In fact, the Post was often characterized as less engaging under Graham’s successor, her son Donald, and the executive editor who followed Bradlee, Len Downie. Whether that’s fair or not, there’s no disputing the reality that public ownership finally met its limits in 2013, when Don Graham sold the Post to Amazon.com founder Jeff Bezos.

Under executive editor Marty Baron, the Post is experiencing a revival, as Baron gets to expand coverage with the money that billionaire Bezos has proved willing to invest in the paper.

The New York Times Co.’s sale of The Boston Globe to financier John Henry in 2013 returned that paper to private ownership as well — and Henry and editor Brian McGrory have expanded the Globe’s coverage of politics and the Catholic Church, among other areas.

Neither Bezos nor Henry has been entirely benevolent. Bezos is trying to cut pension benefits for his employees. Henry has made reductions here and there, and some staff members continue to endure unpaid furloughs first instituted by the Times Co.

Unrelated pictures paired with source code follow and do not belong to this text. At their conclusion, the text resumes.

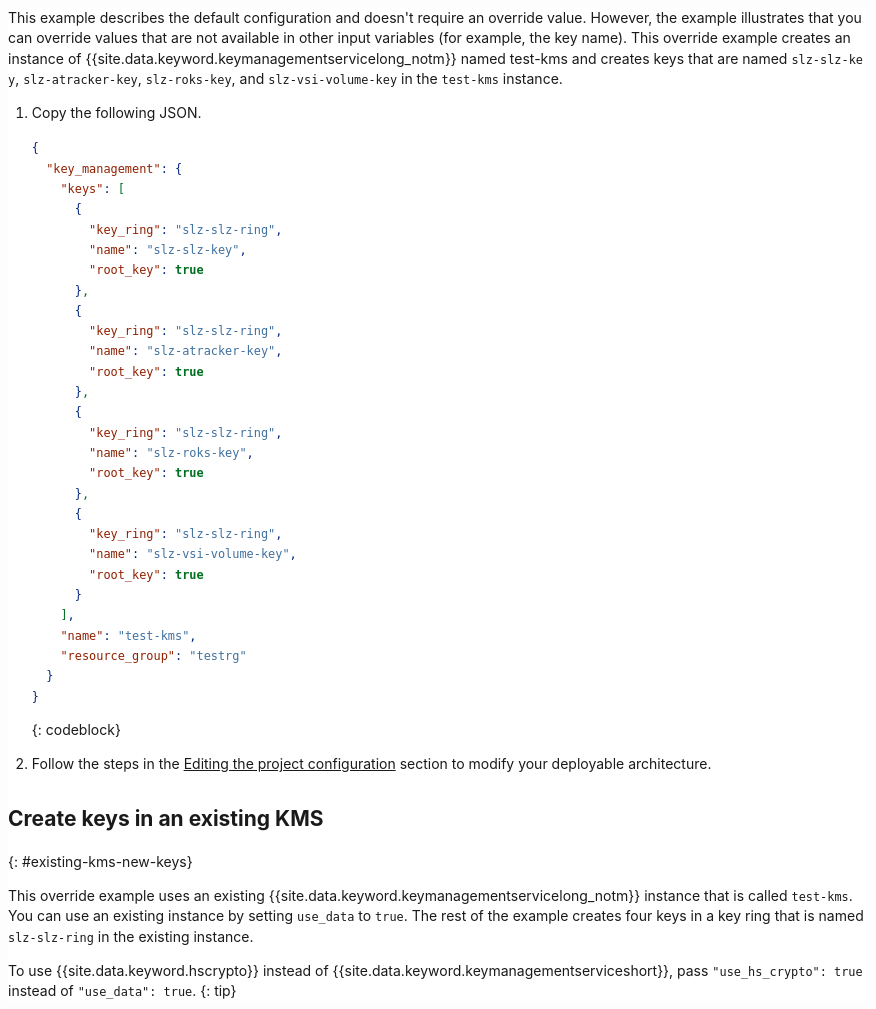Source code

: This example describes the default configuration and doesn't require an override value. However, the example illustrates that you can override values that are not available in other input variables (for example, the key name). This override example creates an instance of {{site.data.keyword.keymanagementservicelong_notm}} named test-kms and creates keys that are named `slz-slz-key`, `slz-atracker-key`, `slz-roks-key`, and `slz-vsi-volume-key` in the `test-kms` instance.

1.  Copy the following JSON.

    ```json
    {
      "key_management": {
        "keys": [
          {
            "key_ring": "slz-slz-ring",
            "name": "slz-slz-key",
            "root_key": true
          },
          {
            "key_ring": "slz-slz-ring",
            "name": "slz-atracker-key",
            "root_key": true
          },
          {
            "key_ring": "slz-slz-ring",
            "name": "slz-roks-key",
            "root_key": true
          },
          {
            "key_ring": "slz-slz-ring",
            "name": "slz-vsi-volume-key",
            "root_key": true
          }
        ],
        "name": "test-kms",
        "resource_group": "testrg"
      }
    }
    ```
    {: codeblock}

1.  Follow the steps in the [Editing the project configuration](#override-kms-howto-projects) section to modify your deployable architecture.

## Create keys in an existing KMS
{: #existing-kms-new-keys}

This override example uses an existing {{site.data.keyword.keymanagementservicelong_notm}} instance that is called `test-kms`. You can use an existing instance by setting `use_data` to `true`. The rest of the example creates four keys in a key ring that is named `slz-slz-ring` in the existing instance.

To use {{site.data.keyword.hscrypto}} instead of {{site.data.keyword.keymanagementserviceshort}}, pass `"use_hs_crypto": true` instead of `"use_data": true`.
{: tip}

Yet there’s no question that both the Post and the Globe are better off in wealthy private hands than they were under the ownership of publicly traded corporations. News organizations are unique. The relentless focus on the bottom line that Wall Street demands inevitably hurts the journalism, which, in turn, harms the bottom line as the audience is driven away. Private owners can focus on the long term in a way that publicly owned corporations simply can’t.

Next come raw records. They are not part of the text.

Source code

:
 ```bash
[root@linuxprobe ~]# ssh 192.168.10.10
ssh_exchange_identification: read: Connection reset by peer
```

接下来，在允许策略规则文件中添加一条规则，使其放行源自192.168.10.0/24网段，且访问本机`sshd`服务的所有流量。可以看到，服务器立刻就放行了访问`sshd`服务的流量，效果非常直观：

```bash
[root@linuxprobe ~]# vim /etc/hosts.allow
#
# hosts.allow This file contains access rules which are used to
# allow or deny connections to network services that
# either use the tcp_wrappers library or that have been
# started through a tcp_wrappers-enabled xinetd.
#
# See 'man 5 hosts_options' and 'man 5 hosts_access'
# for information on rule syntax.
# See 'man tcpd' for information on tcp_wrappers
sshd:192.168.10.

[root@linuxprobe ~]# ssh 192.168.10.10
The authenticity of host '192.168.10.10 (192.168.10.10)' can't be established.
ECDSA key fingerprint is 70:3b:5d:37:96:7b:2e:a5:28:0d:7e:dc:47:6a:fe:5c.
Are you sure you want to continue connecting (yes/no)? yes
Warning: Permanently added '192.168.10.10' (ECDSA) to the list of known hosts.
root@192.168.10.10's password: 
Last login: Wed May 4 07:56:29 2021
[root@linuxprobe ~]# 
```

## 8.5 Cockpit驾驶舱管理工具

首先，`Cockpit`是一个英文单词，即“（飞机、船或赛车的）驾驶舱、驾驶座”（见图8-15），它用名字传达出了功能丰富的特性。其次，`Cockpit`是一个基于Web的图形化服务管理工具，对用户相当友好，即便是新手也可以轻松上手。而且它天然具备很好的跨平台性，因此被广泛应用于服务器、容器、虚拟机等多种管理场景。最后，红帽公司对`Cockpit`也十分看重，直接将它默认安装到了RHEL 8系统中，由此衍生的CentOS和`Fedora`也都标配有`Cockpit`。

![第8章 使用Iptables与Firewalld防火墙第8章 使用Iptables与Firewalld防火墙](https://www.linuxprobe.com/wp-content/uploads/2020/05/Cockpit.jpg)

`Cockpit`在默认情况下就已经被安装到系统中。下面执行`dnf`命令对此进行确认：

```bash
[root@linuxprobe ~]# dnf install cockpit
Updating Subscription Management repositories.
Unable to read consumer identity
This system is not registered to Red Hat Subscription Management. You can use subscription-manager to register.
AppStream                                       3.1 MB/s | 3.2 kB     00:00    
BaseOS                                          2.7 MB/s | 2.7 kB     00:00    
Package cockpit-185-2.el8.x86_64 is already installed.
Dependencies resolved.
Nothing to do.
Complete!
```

They say it’s better to be lucky than good. Ben Bradlee was both. And we were the beneficiaries.

Photo (cc) by John C. Abell and published under a Creative Commons license. Some rights reserved.

 

In newspaper innovation, Bezos lags behind Henry

I’ve been saying for some time that John Henry has been more aggressively innovative at The Boston Globe than Jeff Bezos has at The Washington Post. Now Dylan Byers of Politico weighs in with this article, writing that “the Post, far from embarking on the radical reinvention that many thought Bezos would bring, remains more old school than cutting edge.”

Bezos has moved cautiously. His choice as publisher — former Reagan confidant Fred Ryan — seems anything but innovative. Henry, meanwhile, installed himself in the publisher’s office and has presided over high-profile new projects like Capital, a weekly political section, and Crux, a standalone website “covering all things Catholic.”

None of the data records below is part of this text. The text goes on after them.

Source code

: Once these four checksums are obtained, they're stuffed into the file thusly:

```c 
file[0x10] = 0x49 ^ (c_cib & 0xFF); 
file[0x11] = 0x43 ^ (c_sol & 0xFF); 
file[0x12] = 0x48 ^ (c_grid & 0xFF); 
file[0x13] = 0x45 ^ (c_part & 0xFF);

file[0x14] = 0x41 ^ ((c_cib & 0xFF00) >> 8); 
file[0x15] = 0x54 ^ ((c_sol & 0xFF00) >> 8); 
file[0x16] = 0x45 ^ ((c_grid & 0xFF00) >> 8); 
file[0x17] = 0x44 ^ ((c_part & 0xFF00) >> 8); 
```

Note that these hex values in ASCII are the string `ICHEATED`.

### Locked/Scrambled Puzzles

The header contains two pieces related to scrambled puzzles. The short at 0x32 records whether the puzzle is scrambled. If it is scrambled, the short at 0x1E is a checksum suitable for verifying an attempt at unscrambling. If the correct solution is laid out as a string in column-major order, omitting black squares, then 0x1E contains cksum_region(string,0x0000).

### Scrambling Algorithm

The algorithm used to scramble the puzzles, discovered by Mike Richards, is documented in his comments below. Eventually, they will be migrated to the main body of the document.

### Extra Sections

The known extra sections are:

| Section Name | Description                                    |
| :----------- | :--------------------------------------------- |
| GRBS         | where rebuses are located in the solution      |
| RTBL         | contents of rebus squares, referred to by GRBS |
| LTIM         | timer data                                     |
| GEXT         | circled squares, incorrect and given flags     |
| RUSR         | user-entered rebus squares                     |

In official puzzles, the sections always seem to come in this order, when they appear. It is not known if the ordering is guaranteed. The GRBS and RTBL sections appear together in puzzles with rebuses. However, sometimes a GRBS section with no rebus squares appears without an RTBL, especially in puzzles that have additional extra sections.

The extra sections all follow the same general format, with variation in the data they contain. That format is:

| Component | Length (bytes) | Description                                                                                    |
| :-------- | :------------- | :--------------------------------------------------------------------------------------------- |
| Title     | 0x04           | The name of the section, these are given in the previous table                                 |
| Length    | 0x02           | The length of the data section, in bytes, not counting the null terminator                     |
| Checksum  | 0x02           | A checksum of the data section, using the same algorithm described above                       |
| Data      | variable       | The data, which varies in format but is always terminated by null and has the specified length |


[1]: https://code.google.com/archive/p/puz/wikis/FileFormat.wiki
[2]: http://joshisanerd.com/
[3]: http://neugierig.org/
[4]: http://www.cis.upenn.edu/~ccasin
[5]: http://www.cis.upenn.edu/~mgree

Byers also writes that Post executive editor Marty Baron is “the epitome of the 20th-century newspaperman,” which strikes me as both tonally and factually wrong. If anything, Baron was one of the more digitally savvy big-paper editors when he ran the Globe newsroom — a period that took place entirely in the 21st century, by the way.

But I think Byers’ overall point is correct. The Post is a fine newspaper, and it’s gotten bigger and better under Bezos’ stewardship. If there is to be a more drastic reinvention, though, we’re going to have to wait.